En Gambie, l’unique survivant d’un massacre de migrants en 2005 témoigne

La Commission vérité et réconciliation de Gambie, à Banjul, le 31 octbore 2019. ROMAIN CHANSON/AFP

[Tract] – Depuis la chute de Yahya Jammeh en 2017, la Commission vérité et réconciliation passe au crible les crimes commis sous son régime durant vingt-deux ans.

 

Le seul survivant connu du massacre, en 2005, en Gambie, d’une cinquantaine de migrants africains par des soldats gambiens a témoigné, lundi 1er mars, devant une commission locale, donnant un récit particulièrement poignant de la tuerie.

Ce massacre est l’un des crimes commis sous le règne de Yahya Jammeh, arrivé au pouvoir en 1994 par un coup d’Etat dans ce petit pays anglophone d’Afrique de l’Ouest, et qui a dirigé pendant vingt-deux ans un régime de féroce répression, marqué par les tortures, des viols et des exécutions extrajudiciaires. Le dictateur avait été poussé à s’exiler en Guinée équatoriale en janvier 2017, cédant à une intervention militaire africaine après avoir rejeté sa défaite à la présidentielle face à l’opposant Adama Barrow.
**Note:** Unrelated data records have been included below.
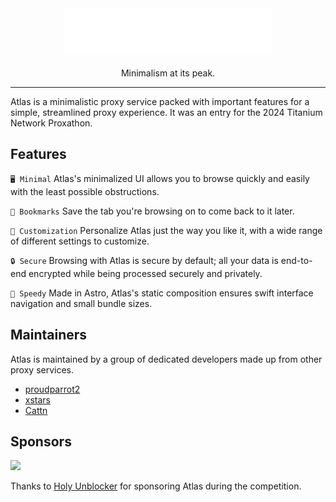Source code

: <div align="center">
  <img src="./public/wordmark.svg" height="75" /> <br /> <br>
  Minimalism at its peak.
</div>

<hr />

Atlas is a minimalistic proxy service packed with important features for a simple, streamlined proxy experience. It was an entry for the 2024 Titanium Network Proxathon.

## Features

`🖥️ Minimal` Atlas's minimalized UI allows you to browse quickly and easily with the least possible obstructions.

`🔖 Bookmarks` Save the tab you're browsing on to come back to it later.

`🧩 Customization` Personalize Atlas just the way you like it, with a wide range of different settings to customize.

`🔒 Secure` Browsing with Atlas is secure by default; all your data is end-to-end encrypted while being processed securely and privately.

`💨 Speedy` Made in Astro, Atlas's static composition ensures swift interface navigation and small bundle sizes.

## Maintainers

Atlas is maintained by a group of dedicated developers made up from other proxy services.

- [proudparrot2](https://github.com/proudparrot2)
- [xstars](https://github.com/Notplayingallday383)
- [Cattn](https://github.com/cattn)

## Sponsors

<img src="https://avatars.githubusercontent.com/u/107224030" height="100" /> 

Thanks to [Holy Unblocker](https://holyubofficial.net) for sponsoring Atlas during the competition.
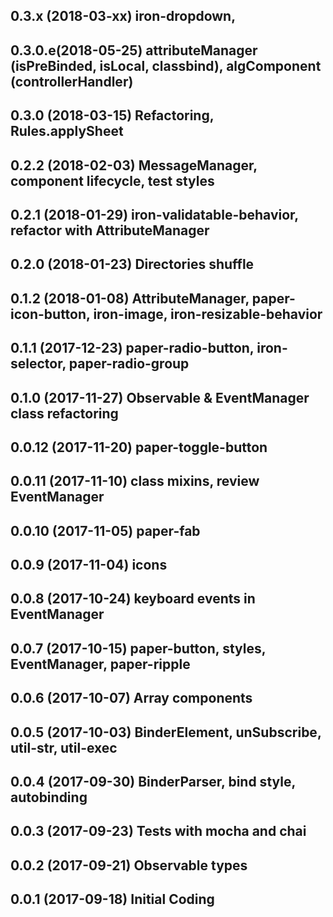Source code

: 
## 0.3.x  (2018-03-xx) iron-dropdown,
## 0.3.0.e(2018-05-25) attributeManager (isPreBinded, isLocal, classbind), algComponent (controllerHandler)
## 0.3.0  (2018-03-15) Refactoring, Rules.applySheet
## 0.2.2  (2018-02-03) MessageManager, component lifecycle, test styles
## 0.2.1  (2018-01-29) iron-validatable-behavior, refactor with AttributeManager
## 0.2.0  (2018-01-23) Directories shuffle
## 0.1.2  (2018-01-08) AttributeManager, paper-icon-button, iron-image, iron-resizable-behavior
## 0.1.1  (2017-12-23) paper-radio-button, iron-selector, paper-radio-group
## 0.1.0  (2017-11-27) Observable & EventManager class refactoring
## 0.0.12 (2017-11-20) paper-toggle-button
## 0.0.11 (2017-11-10) class mixins, review EventManager
## 0.0.10 (2017-11-05) paper-fab
## 0.0.9  (2017-11-04) icons
## 0.0.8  (2017-10-24) keyboard events in EventManager
## 0.0.7  (2017-10-15) paper-button, styles, EventManager, paper-ripple
## 0.0.6  (2017-10-07) Array components
## 0.0.5  (2017-10-03) BinderElement, unSubscribe, util-str, util-exec
## 0.0.4  (2017-09-30) BinderParser, bind style, autobinding
## 0.0.3  (2017-09-23) Tests with mocha and chai
## 0.0.2  (2017-09-21) Observable types
## 0.0.1  (2017-09-18) Initial Coding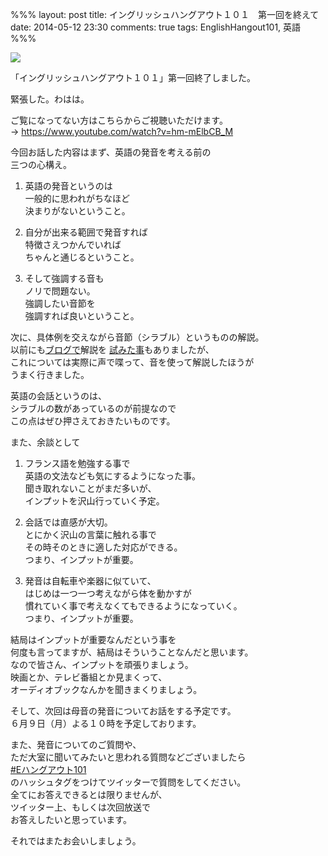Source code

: %%%
layout: post
title: イングリッシュハングアウト１０１　第一回を終えて
date: 2014-05-12 23:30
comments: true
tags: EnglishHangout101, 英語
%%%

<img src="/assets/images/common/english-hangout101-logo.jpeg" />

「イングリッシュハングアウト１０１」第一回終了しました。

緊張した。わはは。

ご覧になってない方はこちらからご視聴いただけます。<br />
&rarr; <a href="https://www.youtube.com/watch?v=hm-mElbCB_M" target="_blank">https://www.youtube.com/watch?v=hm-mElbCB_M</a><br />

今回お話した内容はまず、英語の発音を考える前の<br />
三つの心構え。

1. 英語の発音というのは<br />
一般的に思われがちなほど<br />
決まりがないということ。

2. 自分が出来る範囲で発音すれば<br />
特徴さえつかんでいれば<br />
ちゃんと通じるということ。

3. そして強調する音も<br />
ノリで問題ない。<br />
強調したい音節を<br />
強調すれば良いということ。

次に、具体例を交えながら音節（シラブル）というものの解説。<br />
以前にも<a href="/2012/11/15/pronunciation-syllables-1/">ブログで</a>解説を
<a href="/2012/11/20/pronunciation-syllables-2/">試みた事</a>もありましたが、<br />
これについては実際に声で喋って、音を使って解説したほうが<br />
うまく行きました。

英語の会話というのは、<br />
シラブルの数があっているのが前提なので<br />
この点はぜひ押さえておきたいものです。

また、余談として

1. フランス語を勉強する事で<br />
英語の文法なども気にするようになった事。<br />
聞き取れないことがまだ多いが、<br />
インプットを沢山行っていく予定。

2. 会話では直感が大切。<br />
とにかく沢山の言葉に触れる事で<br />
その時そのときに適した対応ができる。<br />
つまり、インプットが重要。

3. 発音は自転車や楽器に似ていて、<br />
はじめは一つ一つ考えながら体を動かすが<br />
慣れていく事で考えなくてもできるようになっていく。<br />
つまり、インプットが重要。

結局はインプットが重要なんだという事を<br />
何度も言ってますが、結局はそういうことなんだと思います。<br />
なので皆さん、インプットを頑張りましょう。<br />
映画とか、テレビ番組とか見まくって、<br />
オーディオブックなんかを聞きまくりましょう。

そして、次回は母音の発音についてお話をする予定です。<br />
６月９日（月）よる１０時を予定しております。

また、発音についてのご質問や、<br />
ただ大室に聞いてみたいと思われる質問などございましたら<br />
<a href="https://twitter.com/hashtag/eハングアウト101">#Eハングアウト101</a><br />
のハッシュタグをつけてツイッターで質問をしてください。<br />
全てにお答えできるとは限りませんが、<br />
ツイッター上、もしくは次回放送で<br />
お答えしたいと思っています。

それではまたお会いしましょう。
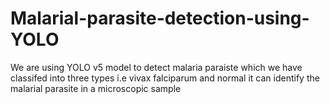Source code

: # Malarial-parasite-detection-using-YOLO
We are using YOLO v5 model to detect malaria paraiste which we have classifed into three types i.e vivax falciparum and normal 
it can identify the malarial parasite in a microscopic sample
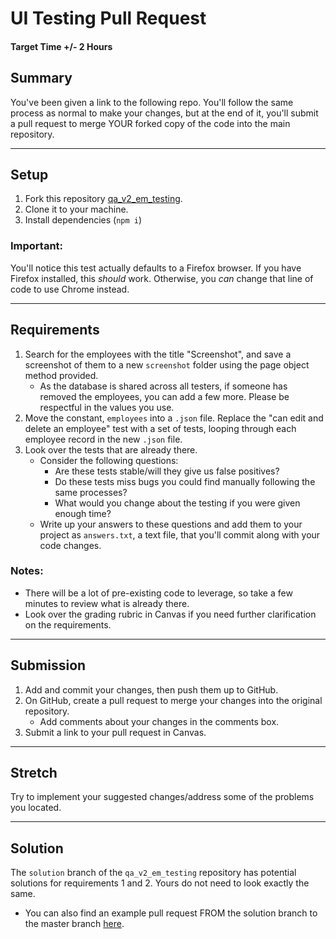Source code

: # UI Testing Pull Request

#### Target Time +/- 2 Hours

## Summary

You've been given a link to the following repo. You'll follow the same process
as normal to make your changes, but at the end of it, you'll submit a pull
request to merge YOUR forked copy of the code into the main repository.

---

## Setup

1. Fork this repository
   <a href="https://github.com/DevMountain/qa_v2_em_testing" target="\_blank">qa_v2_em_testing</a>.
1. Clone it to your machine.
1. Install dependencies (`npm i`)

### Important:

You'll notice this test actually defaults to a Firefox browser. If you have
Firefox installed, this _should_ work. Otherwise, you _can_ change that line of
code to use Chrome instead.

---

## Requirements

1. Search for the employees with the title "Screenshot", and save a screenshot
   of them to a new `screenshot` folder using the page object method provided.
   - As the database is shared across all testers, if someone has removed the
     employees, you can add a few more. Please be respectful in the values you
     use.
1. Move the constant, `employees` into a `.json` file. Replace the "can edit and
   delete an employee" test with a set of tests, looping through each employee
   record in the new `.json` file.
1. Look over the tests that are already there.
   - Consider the following questions:
     - Are these tests stable/will they give us false positives?
     - Do these tests miss bugs you could find manually following the same
       processes?
     - What would you change about the testing if you were given enough time?
   - Write up your answers to these questions and add them to your project as
     `answers.txt`, a text file, that you'll commit along with your code
     changes.

### Notes:

- There will be a lot of pre-existing code to leverage, so take a few minutes to
  review what is already there.
- Look over the grading rubric in Canvas if you need further clarification on
  the requirements.

---

## Submission

1. Add and commit your changes, then push them up to GitHub.
1. On GitHub, create a pull request to merge your changes into the original
   repository.
   - Add comments about your changes in the comments box.
1. Submit a link to your pull request in Canvas.

---

## Stretch

Try to implement your suggested changes/address some of the problems you
located.

---

## Solution

The `solution` branch of the `qa_v2_em_testing` repository has potential
solutions for requirements 1 and 2. Yours do not need to look exactly the same.

- You can also find an example pull request FROM the solution branch to the
  master branch
  <a href="https://github.com/DevMountain/qa_v2_em_testing/pull/1" target="\_blank">here</a>.
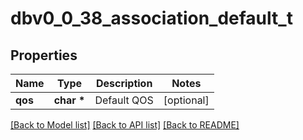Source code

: # dbv0_0_38_association_default_t

## Properties
Name | Type | Description | Notes
------------ | ------------- | ------------- | -------------
**qos** | **char \*** | Default QOS | [optional] 

[[Back to Model list]](../README.md#documentation-for-models) [[Back to API list]](../README.md#documentation-for-api-endpoints) [[Back to README]](../README.md)


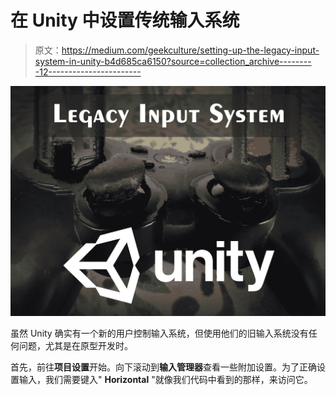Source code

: # 在 Unity 中设置传统输入系统

> 原文：<https://medium.com/geekculture/setting-up-the-legacy-input-system-in-unity-b4d685ca6150?source=collection_archive---------12----------------------->

![](img/2f6be9facb1cfaab2daa2858b9d9bb62.png)

虽然 Unity 确实有一个新的用户控制输入系统，但使用他们的旧输入系统没有任何问题，尤其是在原型开发时。

首先，前往**项目设置**开始。向下滚动到**输入管理器**查看一些附加设置。为了正确设置输入，我们需要键入" **Horizontal** "就像我们代码中看到的那样，来访问它。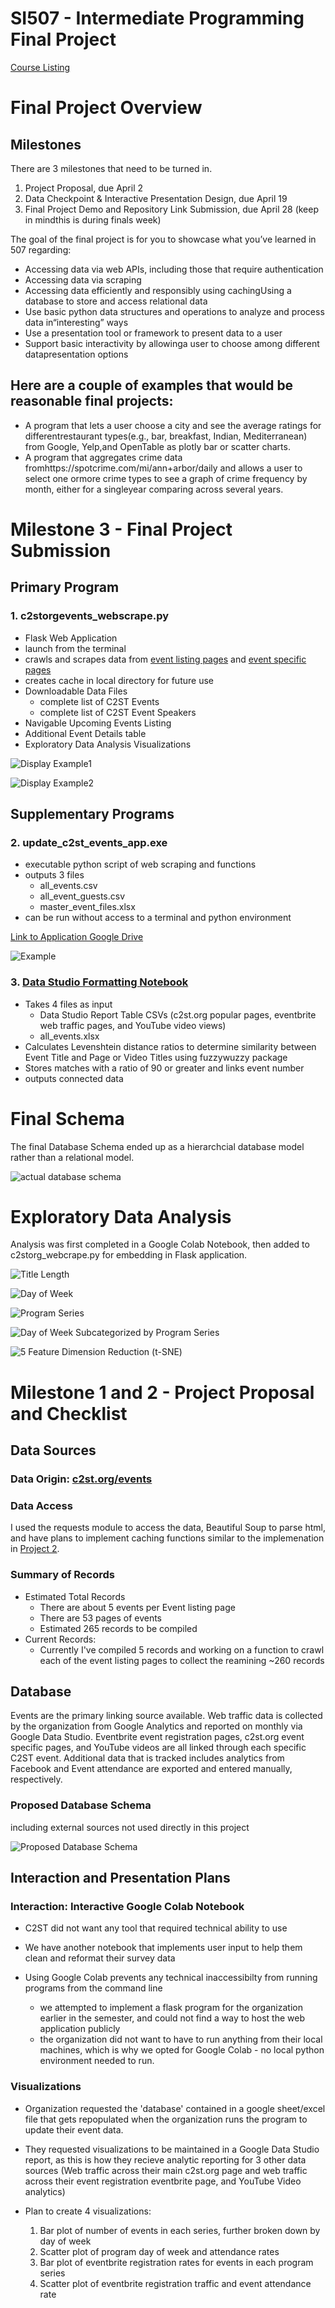 # SI507 - Intermediate Programming Final Project
[Course Listing](https://www.si.umich.edu/programs/courses/507/)

# Final Project Overview

## Milestones

There are 3 milestones that need to be turned in.
1. Project Proposal, due April 2
2. Data Checkpoint & Interactive Presentation Design, due April 19
3. Final Project Demo and Repository Link Submission, due April 28 (keep in mindthis is during finals week)

The goal of the final project is for you to showcase what you’ve learned in 507 regarding:
- Accessing data via web APIs, including those that require authentication
- Accessing data via scraping
- Accessing data efficiently and responsibly using cachingUsing a database to store and access relational data
- Use basic python data structures and operations to analyze and process data in“interesting” ways
- Use a presentation tool or framework to present data to a user
- Support basic interactivity by allowinga user to choose among different datapresentation options

## Here are a couple of examples that would be reasonable final projects:
- A program that lets a user choose a city and see the average ratings for differentrestaurant types(e.g., bar, breakfast, Indian, Mediterranean) from Google, Yelp,and OpenTable as plotly bar or scatter charts.
- A program that aggregates crime data fromhttps://spotcrime.com/mi/ann+arbor/daily and allows a user to select one ormore crime types to see a graph of crime frequency by month, either for a singleyear comparing across several years.

# Milestone 3 - Final Project Submission

## Primary Program

### 1. c2storgevents_webscrape.py

- Flask Web Application
- launch from the terminal
- crawls and scrapes data from [event listing pages](https://www.c2st.org/events) and [event specific pages](https://www.c2st.org/event/building-equity-sustaining-bipoc-in-stem/) 
- creates cache in local directory for future use
- Downloadable Data Files
    - complete list of C2ST Events
    - complete list of C2ST Event Speakers 
- Navigable Upcoming Events Listing
- Additional Event Details table
- Exploratory Data Analysis Visualizations

![Display Example1](https://github.com/s-ryanlee/ChicagoCouncilSciTech/blob/110432c4fdfcf4233bac183c5933a1d6cf24265d/assets/SI507images/c2st_flask_display1.PNG)

![Display Example2](https://github.com/s-ryanlee/ChicagoCouncilSciTech/blob/8fed82bf3a245947bd67de662b466b3761c7c01b/assets/SI507images/c2st_flask_display2.PNG)

## Supplementary Programs

### 2. update_c2st_events_app.exe

- executable python script of web scraping and functions
- outputs 3 files
    - all_events.csv
    - all_event_guests.csv
    - master_event_files.xlsx
- can be run without access to a terminal and python environment

[Link to Application Google Drive](https://drive.google.com/file/d/1dfHji4Bc6DGnxBy3bmzvHl_TrvuJzVzy/view?usp=sharing)
 
![Example](https://github.com/s-ryanlee/ChicagoCouncilSciTech/blob/6845f1d91b7be4bc816ea57ef35759969c9262d3/assets/SI507images/exe_fetching.PNG)

### 3. [Data Studio Formatting Notebook](https://github.com/s-ryanlee/ChicagoCouncilSciTech/blob/e8a14a0bb7d6e1da5de8c1dc3a7a8194a86253ee/database/SI507_Project/DataStudioFormatting.ipynb)

- Takes 4 files as input
    - Data Studio Report Table CSVs (c2st.org popular pages, eventbrite web traffic pages, and YouTube video views)
    - all_events.xlsx
- Calculates Levenshtein distance ratios to determine similarity between Event Title and Page or Video Titles using fuzzywuzzy package
- Stores matches with a ratio of 90 or greater and links event number
- outputs connected data
 
# Final Schema

The final Database Schema ended up as a hierarchcial database model rather than a relational model. 

![actual database schema](https://github.com/s-ryanlee/ChicagoCouncilSciTech/blob/6845f1d91b7be4bc816ea57ef35759969c9262d3/assets/SI507images/webscrape_actual_erd.png)

# Exploratory Data Analysis

Analysis was first completed in a Google Colab Notebook, then added to c2storg_webcrape.py for embedding in Flask application.

![Title Length](https://github.com/s-ryanlee/ChicagoCouncilSciTech/blob/6845f1d91b7be4bc816ea57ef35759969c9262d3/assets/SI507images/name%20length%20categories.PNG)

![Day of Week](https://github.com/s-ryanlee/ChicagoCouncilSciTech/blob/6845f1d91b7be4bc816ea57ef35759969c9262d3/assets/SI507images/weekday%20categories.PNG)

![Program Series](https://github.com/s-ryanlee/ChicagoCouncilSciTech/blob/9c5e5429279cc919701b385770acaeb4bc270622/assets/SI507images/series%20categories.PNG)

![Day of Week Subcategorized by Program Series](https://github.com/s-ryanlee/ChicagoCouncilSciTech/blob/9c5e5429279cc919701b385770acaeb4bc270622/assets/SI507images/total%20events%20by%20day%20of%20week%20and%20series.PNG)

![5 Feature Dimension Reduction (t-SNE)](https://github.com/s-ryanlee/ChicagoCouncilSciTech/blob/9c5e5429279cc919701b385770acaeb4bc270622/assets/SI507images/C2ST_Cluster_EDA.png)

# Milestone 1 and 2 - Project Proposal and Checklist

## Data Sources

### Data Origin: [c2st.org/events](https://www.c2st.org/events)

### Data Access

I used the requests module to access the data, Beautiful Soup to parse html, and have plans to implement caching functions similar to the implemenation in [Project 2](https://github.com/s-ryanlee/Project2Winter2021). 

### Summary of Records

- Estimated Total Records
    - There are about 5 events per Event listing page
    - There are 53 pages of events
    - Estimated 265 records to be compiled
- Current Records:
    - Currently I've compiled 5 records and working on a function to crawl each of the event listing pages to collect the reamining ~260 records

## Database

Events are the primary linking source available. Web traffic data is collected by the organization from Google Analytics and reported on monthly via Google Data Studio.
Eventbrite event registration pages, c2st.org event specific pages, and YouTube videos are all linked through each specific C2ST event. 
Additional data that is tracked includes analytics from Facebook and Event attendance are exported and entered manually, respectively.

### Proposed Database Schema

including external sources not used directly in this project

![Proposed Database Schema](https://github.com/s-ryanlee/ChicagoCouncilSciTech/blob/3aeac20d5c9d46f782c02ce23867640c0cb10a62/assets/SI507images/webscrape_erd.png)

## Interaction and Presentation Plans

### Interaction: Interactive Google Colab Notebook

- C2ST did not want any tool that required technical ability to use

- We have another notebook that implements user input to help them clean and reformat their survey data

- Using Google Colab prevents any technical inaccessibilty from running programs from the command line
    - we attempted to implement a flask program for the organization earlier in the semester, and could not find a way to host the web application publicly
    - the organization did not want to have to run anything from their local machines, which is why we opted for Google Colab - no local python environment needed to run.

### Visualizations

- Organization requested the 'database' contained in a google sheet/excel file that gets repopulated when the organization runs the program to update their event data.

- They requested visualizations to be maintained in a Google Data Studio report, as this is how they recieve analytic reporting for 3 other data sources (Web traffic across their main c2st.org page and web traffic across their event registration eventbrite page, and YouTube Video analytics)

- Plan to create 4 visualizations: 
    1. Bar plot of number of events in each series, further broken down by day of week
    2. Scatter plot of program day of week and attendance rates
    3. Bar plot of eventbrite registration rates for events in each program series
    4. Scatter plot of eventbrite registration traffic and event attendance rate
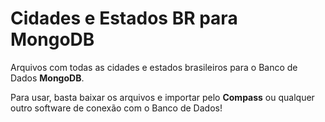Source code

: # Cidades e Estados BR para MongoDB

Arquivos com todas as cidades e estados brasileiros para o Banco de Dados <b>MongoDB</b>.

Para usar, basta baixar os arquivos e importar pelo <b>Compass</b> ou qualquer outro software de conexão com o Banco de Dados!
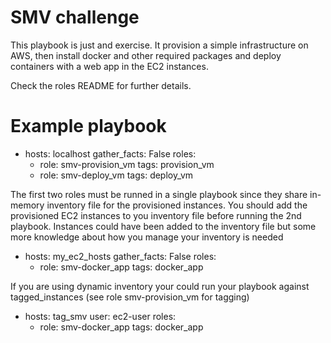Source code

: # SMV challenge

This playbook is just and exercise. It provision a simple infrastructure on AWS, then install docker and other required packages and deploy containers with a web app in the EC2 instances.

Check the roles README for further details.

# Example playbook

  - hosts: localhost
    gather_facts: False
    roles:
    - role: smv-provision_vm
      tags: provision_vm
    - role: smv-deploy_vm
      tags: deploy_vm



The first two roles must be runned in a single playbook since they share in-memory inventory file for the provisioned instances. 
You should add the provisioned EC2 instances to you inventory file before running the 2nd playbook. Instances could have been added to the inventory file but some more knowledge about how you manage your inventory is needed

  - hosts: my_ec2_hosts
    gather_facts: False
    roles:
    - role: smv-docker_app
      tags: docker_app

If you are using dynamic inventory your could run your playbook against tagged_instances (see role smv-provision_vm for tagging)

  - hosts: tag_smv
    user: ec2-user
    roles:
    - role: smv-docker_app
      tags: docker_app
La Commission vérité et réconciliation (TRRC) a depuis deux ans entendu des centaines de témoins, dont d’anciens responsables civils et militaires et d’anciens membres d’un escadron de la mort personnel de l’ex-président, les « junglers ».

La semaine dernière, la TRRC, dont le mandat prendra fin en juin, a commencé à examiner l’un des épisodes les plus tristement célèbres du régime Jammeh : l’exécution présumée en 2005 d’une cinquantaine de migrants clandestins à destination de l’Europe, qui avaient été pris pour des mercenaires par les forces de sécurité gambiennes.

 

Transmettre les adieux

Unique survivant du massacre, Martin Kyere, un Ghanéen, a raconté son calvaire lundi devant la TRRC. Il a décrit comment les soldats, armés de « coutelas et de fusils », ont déshabillé et battu une première fois les migrants lors de leur capture. M. Kyere a ensuite été détenu avec ses compagnons d’infortune dans une cellule pendant environ une semaine, avant qu’ils ne soient ligotés avec du fil de fer et conduits au plus profond d’une forêt.

Les prisonniers ont alors compris que les soldats avaient l’intention de les tuer, a-t-il raconté. « Ce qui nous passe par la tête à ce moment-là, c’est que Dieu nous pardonne nos péchés. » L’homme a cependant réussi à se libérer de ses liens pendant le transit du véhicule. « Ils [les autres migrants] m’ont dit c’est Dieu qui a voulu me libérer pour que je puisse dire au monde entier comment Yahya Jammeh les a tués », a-t-il raconté devant la Commission.

Fondant en armes au milieu de son récit, il a expliqué comment ses compagnons qui allaient à la mort lui ont donné des détails sur leur lieu de résidence – afin qu’il puisse transmettre leurs adieux à leurs proches – avant qu’il ne saute du véhicule pour s’enfuir dans la brousse.

L’organisation de défense des droits humains Human Rights Watch (HRW) estime le nombre de victimes de ce massacre à plus de 50, dont 44 seraient des Ghanéens, et les autres des Sénégalais, des Togolais et des Ivoiriens. Les détails précis restent cependant flous. En juillet 2019, d’anciens membres de l’armée ont déclaré devant la TRRC que Jammeh avait personnellement ordonné la tuerie.

De nombreux appels sont lancés pour que l’ancien dictateur, qui a fui en Guinée équatoriale, retourne en Gambie pour y être jugé. Il y conserve cependant un nombre important de partisans, dont certains souhaitent son retour au pays et en politique.